→ **Problem requirements**
Keep each entry exactly as written when you repeat it, and skip the images.

→ **Data section**
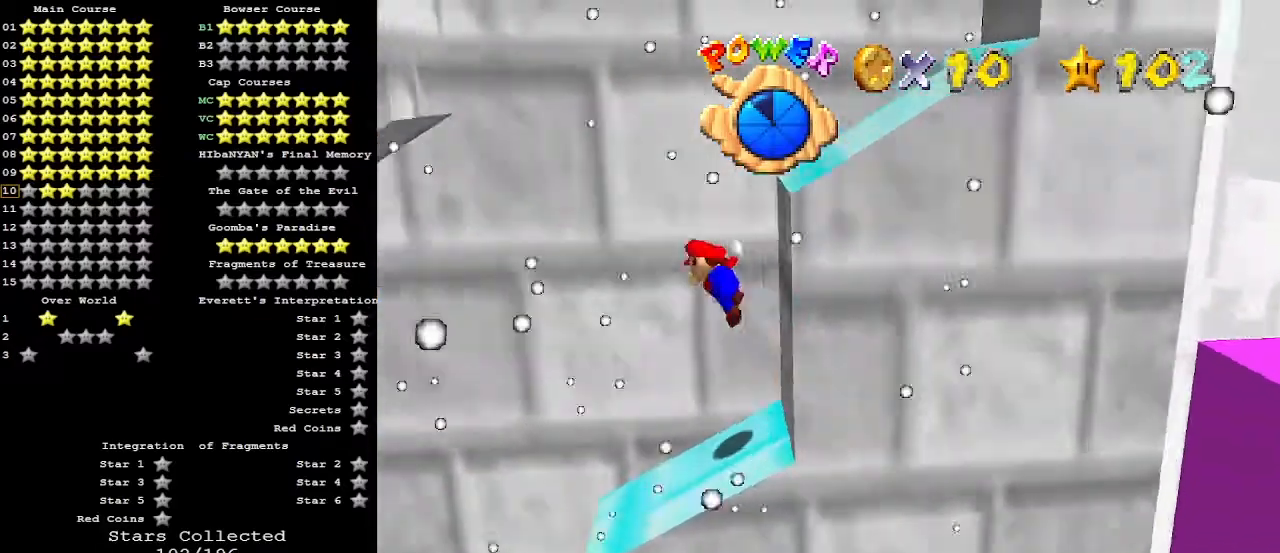
{"buttons": [], "left_stick": "right", "events": [[267, "A", "up"], [400, "left_stick", "right"]]}
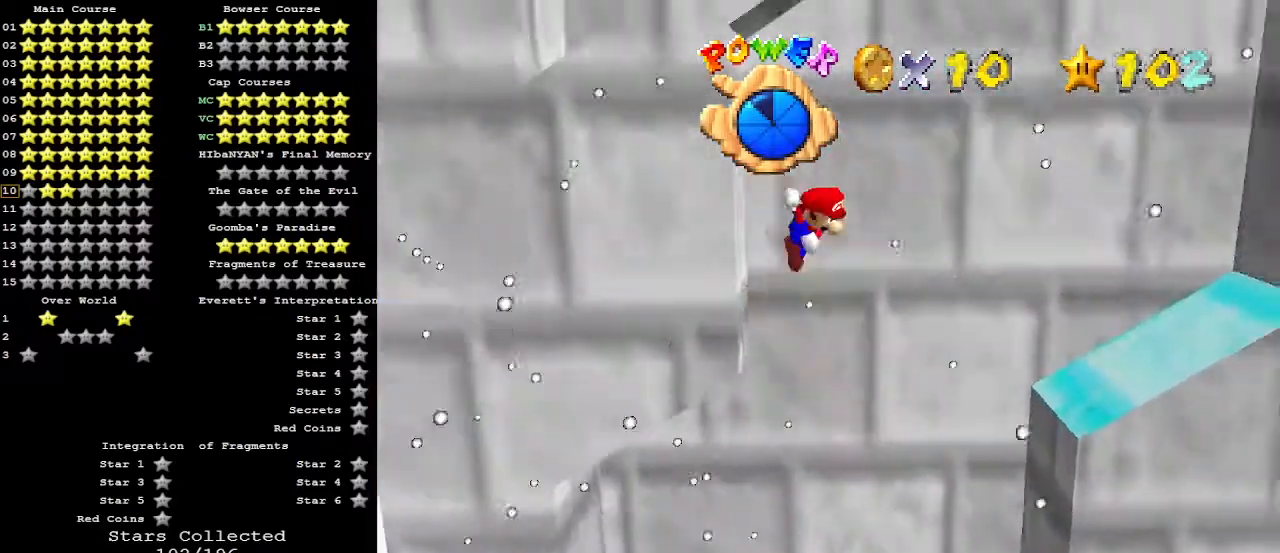
{"buttons": ["A"], "left_stick": "right", "events": [[33, "A", "down"]]}
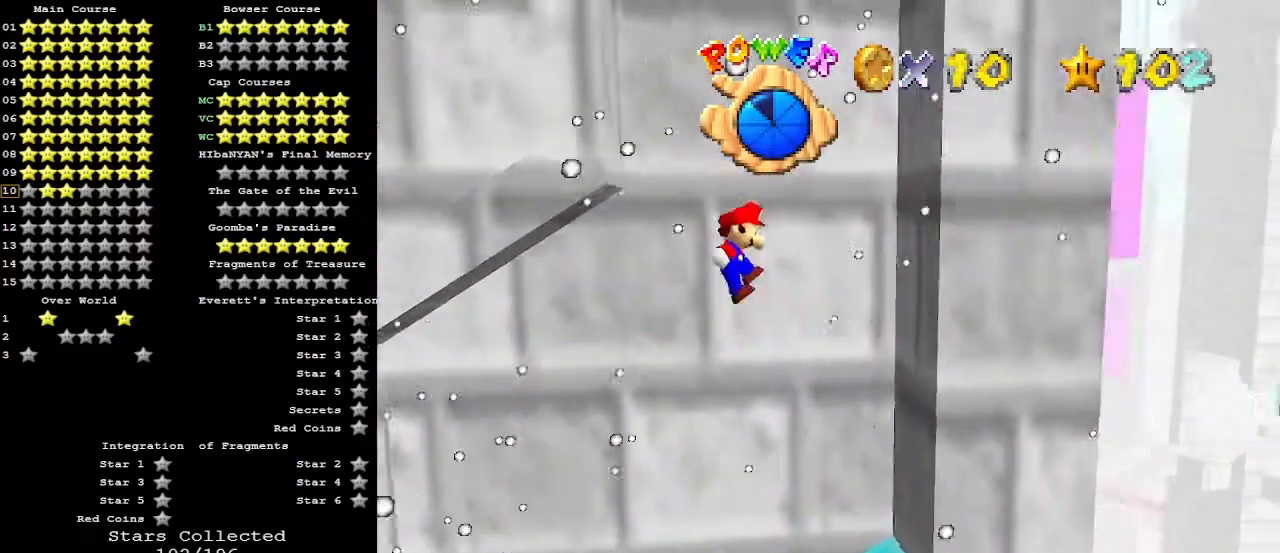
{"buttons": ["A"], "left_stick": "left", "events": [[233, "A", "up"], [233, "left_stick", "center"], [333, "left_stick", "left"], [367, "A", "down"]]}
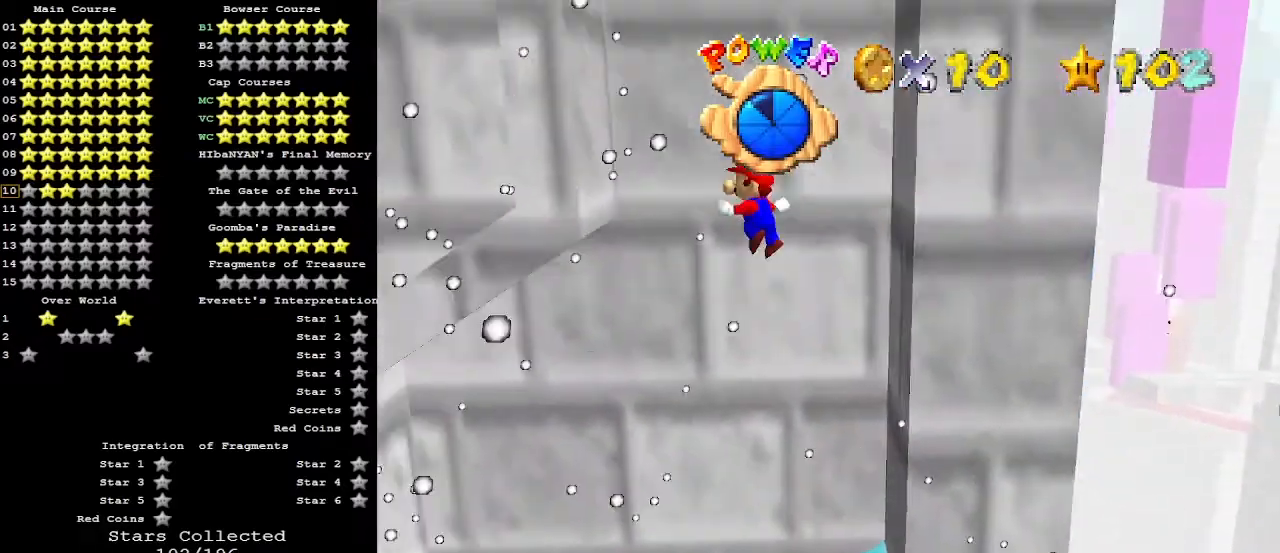
{"buttons": [], "left_stick": "right", "events": [[33, "A", "up"], [267, "A", "down"], [267, "left_stick", "right"], [367, "A", "up"]]}
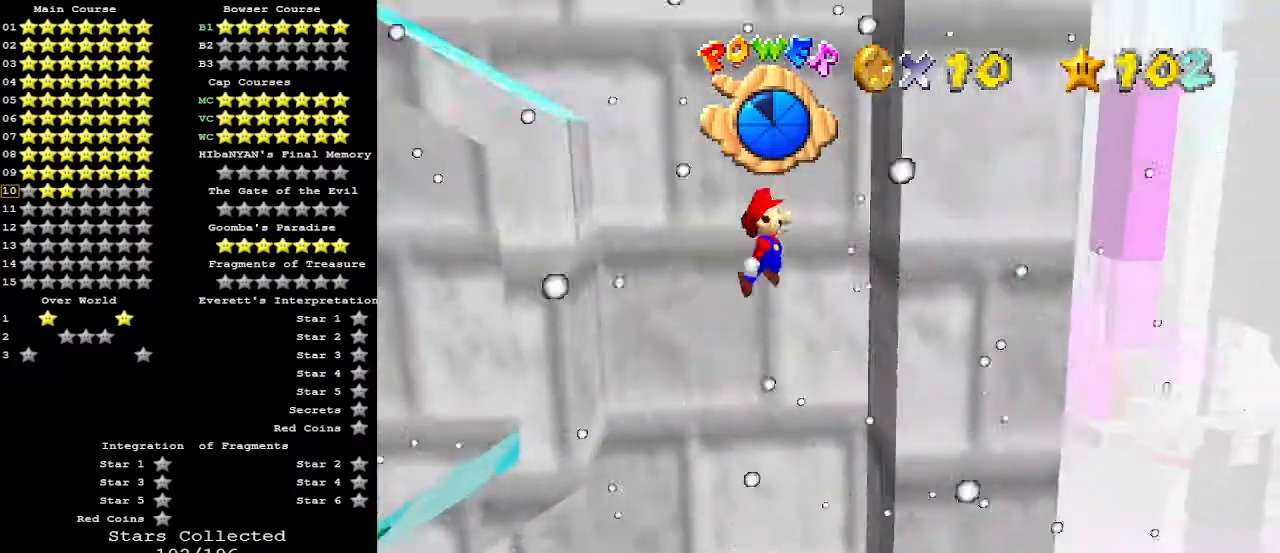
{"buttons": [], "left_stick": "left", "events": [[33, "left_stick", "center"], [267, "A", "down"], [267, "left_stick", "left"], [300, "A", "up"], [400, "left_stick", "center"], [500, "left_stick", "left"]]}
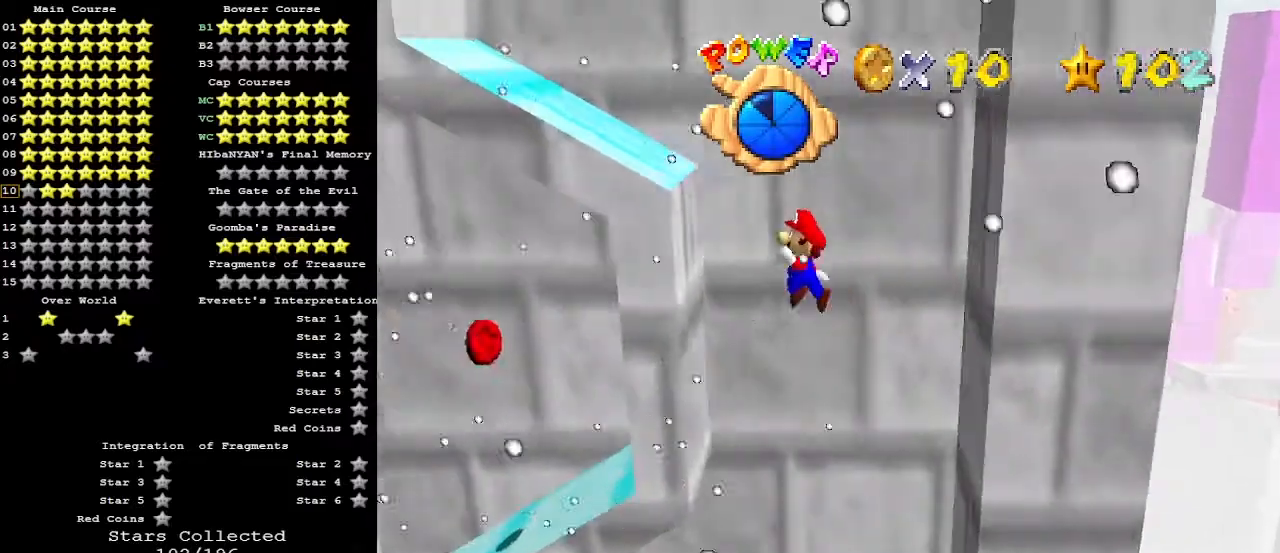
{"buttons": [], "left_stick": "right", "events": [[133, "left_stick", "center"], [200, "left_stick", "right"], [267, "A", "down"], [367, "A", "up"]]}
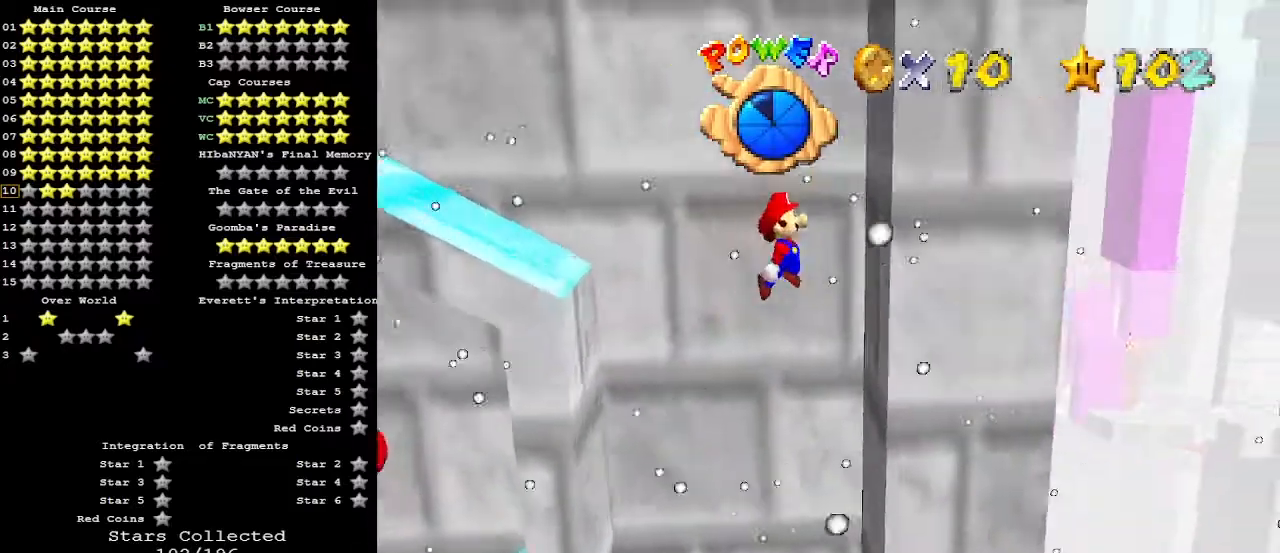
{"buttons": ["A"], "left_stick": "left", "events": [[133, "left_stick", "center"], [200, "left_stick", "left"], [233, "A", "down"]]}
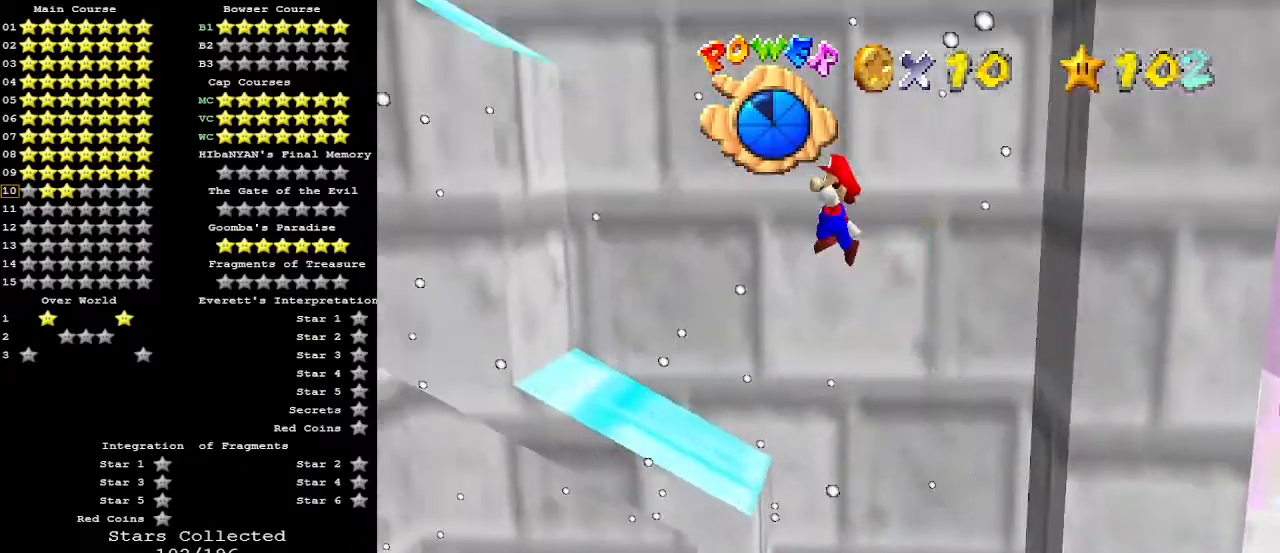
{"buttons": ["A"], "left_stick": "right", "events": [[300, "A", "up"], [433, "left_stick", "right"], [500, "A", "down"]]}
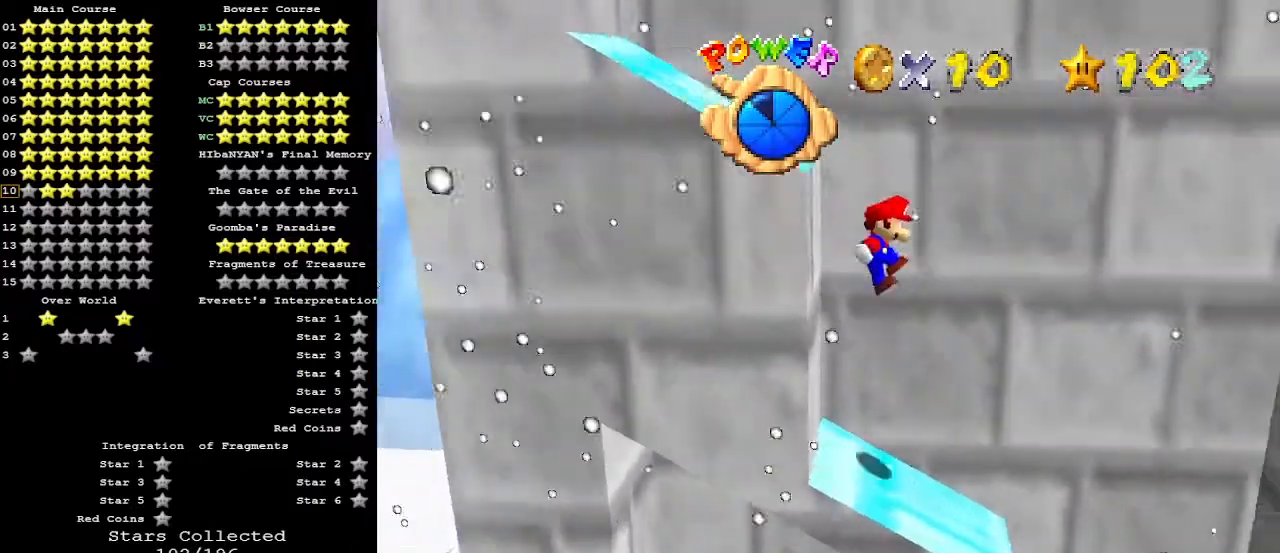
{"buttons": ["A"], "left_stick": "right", "events": []}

→ **Output of the task**
{"buttons": [], "left_stick": "right", "events": [[267, "A", "up"], [400, "left_stick", "right"]]}
{"buttons": ["A"], "left_stick": "right", "events": [[33, "A", "down"]]}
{"buttons": ["A"], "left_stick": "left", "events": [[233, "A", "up"], [233, "left_stick", "center"], [333, "left_stick", "left"], [367, "A", "down"]]}
{"buttons": [], "left_stick": "right", "events": [[33, "A", "up"], [267, "A", "down"], [267, "left_stick", "right"], [367, "A", "up"]]}
{"buttons": [], "left_stick": "left", "events": [[33, "left_stick", "center"], [267, "A", "down"], [267, "left_stick", "left"], [300, "A", "up"], [400, "left_stick", "center"], [500, "left_stick", "left"]]}
{"buttons": [], "left_stick": "right", "events": [[133, "left_stick", "center"], [200, "left_stick", "right"], [267, "A", "down"], [367, "A", "up"]]}
{"buttons": ["A"], "left_stick": "left", "events": [[133, "left_stick", "center"], [200, "left_stick", "left"], [233, "A", "down"]]}
{"buttons": ["A"], "left_stick": "right", "events": [[300, "A", "up"], [433, "left_stick", "right"], [500, "A", "down"]]}
{"buttons": ["A"], "left_stick": "right", "events": []}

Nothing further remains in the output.